**Directions for this task**: Repeat, line for line, the entries printed below.

***** Data provided

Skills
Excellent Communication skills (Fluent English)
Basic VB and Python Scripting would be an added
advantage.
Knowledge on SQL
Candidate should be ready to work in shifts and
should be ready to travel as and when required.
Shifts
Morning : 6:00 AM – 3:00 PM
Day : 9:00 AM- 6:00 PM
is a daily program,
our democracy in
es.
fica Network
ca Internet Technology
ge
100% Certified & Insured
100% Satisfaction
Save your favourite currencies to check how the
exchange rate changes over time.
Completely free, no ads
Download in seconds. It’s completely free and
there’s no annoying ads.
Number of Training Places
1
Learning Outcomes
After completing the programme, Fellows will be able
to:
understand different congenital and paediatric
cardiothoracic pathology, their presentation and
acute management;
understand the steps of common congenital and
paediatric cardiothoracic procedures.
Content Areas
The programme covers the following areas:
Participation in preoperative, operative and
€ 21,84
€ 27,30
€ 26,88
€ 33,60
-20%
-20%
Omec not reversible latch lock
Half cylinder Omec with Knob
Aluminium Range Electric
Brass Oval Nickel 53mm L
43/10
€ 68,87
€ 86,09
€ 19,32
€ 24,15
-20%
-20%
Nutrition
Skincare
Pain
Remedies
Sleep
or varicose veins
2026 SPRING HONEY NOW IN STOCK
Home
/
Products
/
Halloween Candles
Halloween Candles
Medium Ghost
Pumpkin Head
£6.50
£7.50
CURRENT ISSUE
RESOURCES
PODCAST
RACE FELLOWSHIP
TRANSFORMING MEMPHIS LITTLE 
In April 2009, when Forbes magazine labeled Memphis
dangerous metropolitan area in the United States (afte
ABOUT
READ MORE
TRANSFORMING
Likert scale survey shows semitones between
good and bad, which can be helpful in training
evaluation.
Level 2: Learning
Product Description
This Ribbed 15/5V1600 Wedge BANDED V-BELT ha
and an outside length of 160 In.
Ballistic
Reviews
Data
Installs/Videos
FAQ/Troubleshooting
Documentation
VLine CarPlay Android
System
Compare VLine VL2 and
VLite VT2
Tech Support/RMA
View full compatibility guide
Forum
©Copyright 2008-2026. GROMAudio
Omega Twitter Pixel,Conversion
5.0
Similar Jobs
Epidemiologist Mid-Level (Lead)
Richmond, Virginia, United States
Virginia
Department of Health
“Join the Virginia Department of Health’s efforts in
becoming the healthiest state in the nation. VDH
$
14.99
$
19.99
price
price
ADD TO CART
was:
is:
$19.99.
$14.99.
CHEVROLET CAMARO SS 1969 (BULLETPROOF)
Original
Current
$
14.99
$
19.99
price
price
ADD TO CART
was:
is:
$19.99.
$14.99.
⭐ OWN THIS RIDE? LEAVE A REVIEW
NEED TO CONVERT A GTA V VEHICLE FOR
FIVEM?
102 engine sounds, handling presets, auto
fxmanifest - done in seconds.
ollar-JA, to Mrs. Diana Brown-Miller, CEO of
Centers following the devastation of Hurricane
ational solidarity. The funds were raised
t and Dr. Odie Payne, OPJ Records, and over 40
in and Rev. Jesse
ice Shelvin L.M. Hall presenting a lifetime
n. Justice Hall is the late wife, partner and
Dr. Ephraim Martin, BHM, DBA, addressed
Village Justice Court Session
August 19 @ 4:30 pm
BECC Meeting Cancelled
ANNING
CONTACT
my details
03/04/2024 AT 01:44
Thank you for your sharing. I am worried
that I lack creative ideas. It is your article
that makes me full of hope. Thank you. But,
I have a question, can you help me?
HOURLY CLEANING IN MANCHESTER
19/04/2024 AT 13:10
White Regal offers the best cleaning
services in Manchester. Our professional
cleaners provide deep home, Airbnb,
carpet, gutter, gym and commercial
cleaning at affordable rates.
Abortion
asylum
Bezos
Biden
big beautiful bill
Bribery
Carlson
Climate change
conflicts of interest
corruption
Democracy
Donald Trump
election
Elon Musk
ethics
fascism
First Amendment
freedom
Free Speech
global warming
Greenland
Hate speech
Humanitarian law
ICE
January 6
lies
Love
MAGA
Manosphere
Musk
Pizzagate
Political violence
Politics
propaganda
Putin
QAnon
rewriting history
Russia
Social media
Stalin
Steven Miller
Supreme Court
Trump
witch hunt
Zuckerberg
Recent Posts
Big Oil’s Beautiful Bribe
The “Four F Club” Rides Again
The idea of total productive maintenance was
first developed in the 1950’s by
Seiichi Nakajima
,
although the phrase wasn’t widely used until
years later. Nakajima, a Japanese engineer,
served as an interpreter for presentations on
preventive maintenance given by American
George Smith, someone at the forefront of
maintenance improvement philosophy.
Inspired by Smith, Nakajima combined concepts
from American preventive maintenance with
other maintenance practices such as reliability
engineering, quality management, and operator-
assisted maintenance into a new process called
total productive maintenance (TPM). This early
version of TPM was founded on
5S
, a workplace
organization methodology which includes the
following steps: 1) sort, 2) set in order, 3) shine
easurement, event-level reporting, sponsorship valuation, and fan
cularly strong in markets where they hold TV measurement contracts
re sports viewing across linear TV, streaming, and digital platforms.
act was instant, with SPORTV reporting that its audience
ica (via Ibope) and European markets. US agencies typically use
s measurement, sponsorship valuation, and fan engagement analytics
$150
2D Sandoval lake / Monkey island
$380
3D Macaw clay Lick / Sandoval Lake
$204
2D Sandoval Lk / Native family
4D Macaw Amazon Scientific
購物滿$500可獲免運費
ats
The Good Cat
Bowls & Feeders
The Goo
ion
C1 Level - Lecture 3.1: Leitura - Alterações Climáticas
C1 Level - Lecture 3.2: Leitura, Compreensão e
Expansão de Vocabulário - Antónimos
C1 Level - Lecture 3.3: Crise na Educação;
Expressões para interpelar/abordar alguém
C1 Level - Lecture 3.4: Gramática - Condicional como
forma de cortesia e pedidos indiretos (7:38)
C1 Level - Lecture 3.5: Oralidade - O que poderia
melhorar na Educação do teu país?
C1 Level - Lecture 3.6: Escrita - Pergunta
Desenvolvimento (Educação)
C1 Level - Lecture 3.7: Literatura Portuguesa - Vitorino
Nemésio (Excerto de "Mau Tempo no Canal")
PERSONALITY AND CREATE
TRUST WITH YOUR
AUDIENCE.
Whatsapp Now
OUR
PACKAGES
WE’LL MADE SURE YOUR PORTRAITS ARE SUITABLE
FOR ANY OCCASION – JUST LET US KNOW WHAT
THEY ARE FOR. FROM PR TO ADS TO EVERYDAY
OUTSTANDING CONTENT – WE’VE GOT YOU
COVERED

**********

**Response for this exercise**:
Skills
Excellent Communication skills (Fluent English)
Basic VB and Python Scripting would be an added
advantage.
Knowledge on SQL
Candidate should be ready to work in shifts and
should be ready to travel as and when required.
Shifts
Morning : 6:00 AM – 3:00 PM
Day : 9:00 AM- 6:00 PM
is a daily program,
our democracy in
es.
fica Network
ca Internet Technology
ge
100% Certified & Insured
100% Satisfaction
Save your favourite currencies to check how the
exchange rate changes over time.
Completely free, no ads
Download in seconds. It’s completely free and
there’s no annoying ads.
Number of Training Places
1
Learning Outcomes
After completing the programme, Fellows will be able
to:
understand different congenital and paediatric
cardiothoracic pathology, their presentation and
acute management;
understand the steps of common congenital and
paediatric cardiothoracic procedures.
Content Areas
The programme covers the following areas:
Participation in preoperative, operative and
€ 21,84
€ 27,30
€ 26,88
€ 33,60
-20%
-20%
Omec not reversible latch lock
Half cylinder Omec with Knob
Aluminium Range Electric
Brass Oval Nickel 53mm L
43/10
€ 68,87
€ 86,09
€ 19,32
€ 24,15
-20%
-20%
Nutrition
Skincare
Pain
Remedies
Sleep
or varicose veins
2026 SPRING HONEY NOW IN STOCK
Home
/
Products
/
Halloween Candles
Halloween Candles
Medium Ghost
Pumpkin Head
£6.50
£7.50
CURRENT ISSUE
RESOURCES
PODCAST
RACE FELLOWSHIP
TRANSFORMING MEMPHIS LITTLE 
In April 2009, when Forbes magazine labeled Memphis
dangerous metropolitan area in the United States (afte
ABOUT
READ MORE
TRANSFORMING
Likert scale survey shows semitones between
good and bad, which can be helpful in training
evaluation.
Level 2: Learning
Product Description
This Ribbed 15/5V1600 Wedge BANDED V-BELT ha
and an outside length of 160 In.
Ballistic
Reviews
Data
Installs/Videos
FAQ/Troubleshooting
Documentation
VLine CarPlay Android
System
Compare VLine VL2 and
VLite VT2
Tech Support/RMA
View full compatibility guide
Forum
©Copyright 2008-2026. GROMAudio
Omega Twitter Pixel,Conversion
5.0
Similar Jobs
Epidemiologist Mid-Level (Lead)
Richmond, Virginia, United States
Virginia
Department of Health
“Join the Virginia Department of Health’s efforts in
becoming the healthiest state in the nation. VDH
$
14.99
$
19.99
price
price
ADD TO CART
was:
is:
$19.99.
$14.99.
CHEVROLET CAMARO SS 1969 (BULLETPROOF)
Original
Current
$
14.99
$
19.99
price
price
ADD TO CART
was:
is:
$19.99.
$14.99.
⭐ OWN THIS RIDE? LEAVE A REVIEW
NEED TO CONVERT A GTA V VEHICLE FOR
FIVEM?
102 engine sounds, handling presets, auto
fxmanifest - done in seconds.
ollar-JA, to Mrs. Diana Brown-Miller, CEO of
Centers following the devastation of Hurricane
ational solidarity. The funds were raised
t and Dr. Odie Payne, OPJ Records, and over 40
in and Rev. Jesse
ice Shelvin L.M. Hall presenting a lifetime
n. Justice Hall is the late wife, partner and
Dr. Ephraim Martin, BHM, DBA, addressed
Village Justice Court Session
August 19 @ 4:30 pm
BECC Meeting Cancelled
ANNING
CONTACT
my details
03/04/2024 AT 01:44
Thank you for your sharing. I am worried
that I lack creative ideas. It is your article
that makes me full of hope. Thank you. But,
I have a question, can you help me?
HOURLY CLEANING IN MANCHESTER
19/04/2024 AT 13:10
White Regal offers the best cleaning
services in Manchester. Our professional
cleaners provide deep home, Airbnb,
carpet, gutter, gym and commercial
cleaning at affordable rates.
Abortion
asylum
Bezos
Biden
big beautiful bill
Bribery
Carlson
Climate change
conflicts of interest
corruption
Democracy
Donald Trump
election
Elon Musk
ethics
fascism
First Amendment
freedom
Free Speech
global warming
Greenland
Hate speech
Humanitarian law
ICE
January 6
lies
Love
MAGA
Manosphere
Musk
Pizzagate
Political violence
Politics
propaganda
Putin
QAnon
rewriting history
Russia
Social media
Stalin
Steven Miller
Supreme Court
Trump
witch hunt
Zuckerberg
Recent Posts
Big Oil’s Beautiful Bribe
The “Four F Club” Rides Again
The idea of total productive maintenance was
first developed in the 1950’s by
Seiichi Nakajima
,
although the phrase wasn’t widely used until
years later. Nakajima, a Japanese engineer,
served as an interpreter for presentations on
preventive maintenance given by American
George Smith, someone at the forefront of
maintenance improvement philosophy.
Inspired by Smith, Nakajima combined concepts
from American preventive maintenance with
other maintenance practices such as reliability
engineering, quality management, and operator-
assisted maintenance into a new process called
total productive maintenance (TPM). This early
version of TPM was founded on
5S
, a workplace
organization methodology which includes the
following steps: 1) sort, 2) set in order, 3) shine
easurement, event-level reporting, sponsorship valuation, and fan
cularly strong in markets where they hold TV measurement contracts
re sports viewing across linear TV, streaming, and digital platforms.
act was instant, with SPORTV reporting that its audience
ica (via Ibope) and European markets. US agencies typically use
s measurement, sponsorship valuation, and fan engagement analytics
$150
2D Sandoval lake / Monkey island
$380
3D Macaw clay Lick / Sandoval Lake
$204
2D Sandoval Lk / Native family
4D Macaw Amazon Scientific
購物滿$500可獲免運費
ats
The Good Cat
Bowls & Feeders
The Goo
ion
C1 Level - Lecture 3.1: Leitura - Alterações Climáticas
C1 Level - Lecture 3.2: Leitura, Compreensão e
Expansão de Vocabulário - Antónimos
C1 Level - Lecture 3.3: Crise na Educação;
Expressões para interpelar/abordar alguém
C1 Level - Lecture 3.4: Gramática - Condicional como
forma de cortesia e pedidos indiretos (7:38)
C1 Level - Lecture 3.5: Oralidade - O que poderia
melhorar na Educação do teu país?
C1 Level - Lecture 3.6: Escrita - Pergunta
Desenvolvimento (Educação)
C1 Level - Lecture 3.7: Literatura Portuguesa - Vitorino
Nemésio (Excerto de "Mau Tempo no Canal")
PERSONALITY AND CREATE
TRUST WITH YOUR
AUDIENCE.
Whatsapp Now
OUR
PACKAGES
WE’LL MADE SURE YOUR PORTRAITS ARE SUITABLE
FOR ANY OCCASION – JUST LET US KNOW WHAT
THEY ARE FOR. FROM PR TO ADS TO EVERYDAY
OUTSTANDING CONTENT – WE’VE GOT YOU
COVERED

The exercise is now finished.